Last week brought some good news for the economy and challenging news for the federal budget.
The good news was a solid jobs number -- a gain of 200,000 in January -- and an even more promising gain in average hourly wages to 2.9 percent from a year earlier. Combined with steady, if unspectacular, growth of 2.6 percent at an annual rate in the fourth quarter of 2017, the economy seems to be doing pretty well.
Now for the challenging budgetary news. The interest rate on 10-year Treasury bonds hit 2.8 percent on Friday, not high by historical standards but the highest level in four years.
For the federal budget, that means the period of low-cost borrowing might be coming to an end. Higher interest rates mean higher costs of servicing the debt. That, in turn, means higher deficits and a more difficult path to fiscal sustainability.
This has been a looming problem as the federal government took on huge new levels of debt at very low interest rates to combat the 2008-09 recession and its aftermath.
In June 2017, the Congressional Budget Office (CBO) projected that interest costs would rise from $269 billion in 2017 to $818 billion in 2027. Over that time the cumulative interest cost would exceed $5.6 trillion.
Those numbers, however, are likely to go up when the CBO updates its projections in the coming weeks based on changes to two key variables which came into better focus last week.

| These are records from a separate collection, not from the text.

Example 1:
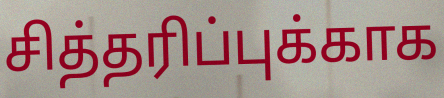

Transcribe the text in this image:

சித்தரிப்புக்காக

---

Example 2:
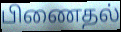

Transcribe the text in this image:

பிணைதல்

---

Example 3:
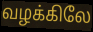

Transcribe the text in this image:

வழக்கிலே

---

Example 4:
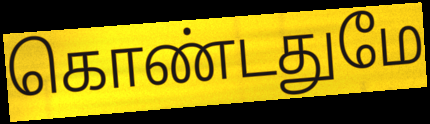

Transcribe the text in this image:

கொண்டதுமே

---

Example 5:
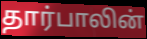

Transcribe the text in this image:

தார்பாலின்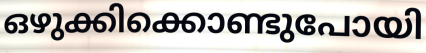
ഒഴുക്കിക്കൊണ്ടുപോയി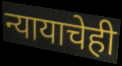
न्यायाचेहीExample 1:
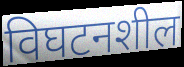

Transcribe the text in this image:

विघटनशील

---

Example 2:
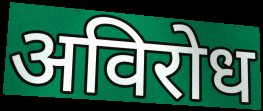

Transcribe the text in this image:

अविरोध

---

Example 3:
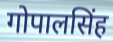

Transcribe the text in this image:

गोपालसिंह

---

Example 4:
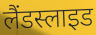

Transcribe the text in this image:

लैंडस्लाइड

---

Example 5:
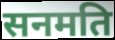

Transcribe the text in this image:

सनमतिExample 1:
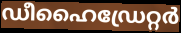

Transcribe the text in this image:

ഡീഹൈഡ്രേറ്റർ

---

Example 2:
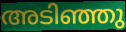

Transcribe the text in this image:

അടിഞ്ഞു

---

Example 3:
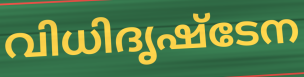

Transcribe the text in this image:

വിധിദൃഷ്ടേന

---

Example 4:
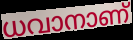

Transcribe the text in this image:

ധവാനാണ്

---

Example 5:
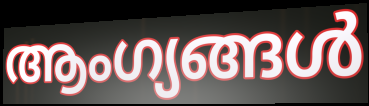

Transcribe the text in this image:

ആംഗ്യങ്ങൾ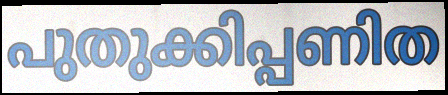
പുതുക്കിപ്പണിത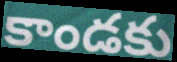
కాండకుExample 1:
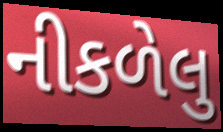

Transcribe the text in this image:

નીકળેલુ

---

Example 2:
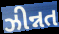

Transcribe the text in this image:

ઝીન્નત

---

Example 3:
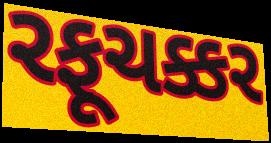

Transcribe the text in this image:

રફૂચક્કર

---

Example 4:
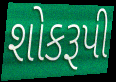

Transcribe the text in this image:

શોકરૂપી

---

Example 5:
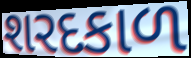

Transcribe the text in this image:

શરદકાળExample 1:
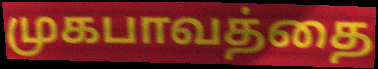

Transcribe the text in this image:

முகபாவத்தை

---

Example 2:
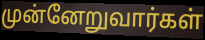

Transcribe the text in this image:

முன்னேறுவார்கள்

The first is the size of the national debt on which the government is paying interest. That is going up as a result of the tax cuts enacted in December. The Treasury Borrowing Advisory Committee (TBAC) estimated last week that the federal government’s borrowing needs would be $955 billion this year and more than $1 trillion in 2019 and 2020. That would be roughly twice the size of the $519 billion in net borrowing required in 2017.

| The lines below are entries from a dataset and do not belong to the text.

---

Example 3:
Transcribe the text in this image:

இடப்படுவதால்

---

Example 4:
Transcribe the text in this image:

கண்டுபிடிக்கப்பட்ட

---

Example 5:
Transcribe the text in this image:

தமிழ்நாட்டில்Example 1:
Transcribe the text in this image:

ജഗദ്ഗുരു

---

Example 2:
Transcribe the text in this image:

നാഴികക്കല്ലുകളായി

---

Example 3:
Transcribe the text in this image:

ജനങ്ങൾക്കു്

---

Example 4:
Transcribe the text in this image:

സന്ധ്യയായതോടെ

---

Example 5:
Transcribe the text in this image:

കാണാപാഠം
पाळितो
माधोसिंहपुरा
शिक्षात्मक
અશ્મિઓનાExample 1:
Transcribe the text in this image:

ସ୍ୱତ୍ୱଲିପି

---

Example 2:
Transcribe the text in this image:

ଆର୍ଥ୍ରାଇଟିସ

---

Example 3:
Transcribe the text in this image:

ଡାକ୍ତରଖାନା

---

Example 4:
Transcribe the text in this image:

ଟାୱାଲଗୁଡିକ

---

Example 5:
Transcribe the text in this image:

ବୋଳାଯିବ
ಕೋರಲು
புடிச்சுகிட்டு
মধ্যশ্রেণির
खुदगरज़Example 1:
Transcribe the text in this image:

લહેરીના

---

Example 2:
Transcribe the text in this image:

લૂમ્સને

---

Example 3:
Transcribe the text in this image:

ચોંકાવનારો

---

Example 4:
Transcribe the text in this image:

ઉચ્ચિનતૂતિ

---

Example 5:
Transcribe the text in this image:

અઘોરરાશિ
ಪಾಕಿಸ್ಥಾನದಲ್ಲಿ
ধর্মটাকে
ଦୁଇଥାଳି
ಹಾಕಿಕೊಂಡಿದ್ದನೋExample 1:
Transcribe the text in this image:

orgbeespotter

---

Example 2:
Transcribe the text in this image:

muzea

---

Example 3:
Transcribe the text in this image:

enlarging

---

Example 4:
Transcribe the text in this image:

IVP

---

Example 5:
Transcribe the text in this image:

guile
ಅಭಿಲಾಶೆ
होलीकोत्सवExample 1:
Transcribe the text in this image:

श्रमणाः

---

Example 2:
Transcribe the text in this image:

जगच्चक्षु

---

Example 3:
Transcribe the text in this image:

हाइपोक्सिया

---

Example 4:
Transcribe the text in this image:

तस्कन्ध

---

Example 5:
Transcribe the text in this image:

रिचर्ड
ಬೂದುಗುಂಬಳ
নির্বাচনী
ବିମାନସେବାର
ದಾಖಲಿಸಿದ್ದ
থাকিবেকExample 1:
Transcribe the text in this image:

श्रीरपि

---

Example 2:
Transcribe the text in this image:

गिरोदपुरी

The second variable is the interest rate, which determines how much the government must pay for each dollar of outstanding debt.
In June, the CBO assumed that the interest rate on 10-year Treasury bonds would reach 2.7 percent by the end of September. With that rate hitting 2.8 in early February, the supply of government debt going up and the economy continuing its expansion, there is good reason to believe that interest rates will climb higher as the government competes for investment dollars.
Over the next decade, CBO projections are for the interest rate on 10-year bonds to rise to around 4 percent. And if interest rates are just one percentage point higher than projected, federal interest payments would be around $1.5 trillion higher through the next 10 years. That’s almost enough to pay for the entire military budget for three years.
The worst situation would be one in which growing debt and rising interest rates feed into a vicious cycle. Lenders could demand higher interest rates to compensate for concerns about the unsustainable debt. The resulting higher interest costs would be paid with additional borrowing, which would lead to more debt and further increases in interest costs.
Even if this worst-case scenario never came to fruition, rising interest rates could still result in ballooning interest costs that crowd out other critical federal investments as they compete for limited resources.
To be clear, rising interest rates are not a cause for panic. They are a sign of life in the economy and are still far below the 1990s average of about 6.7 percent. They should, however, serve as a fiscal responsibility wake-up call. Debt is getting more expensive. It is thus critical that policymakers protect the nation from rapidly rising interest rates by controlling the growth of the nation’s debt burden.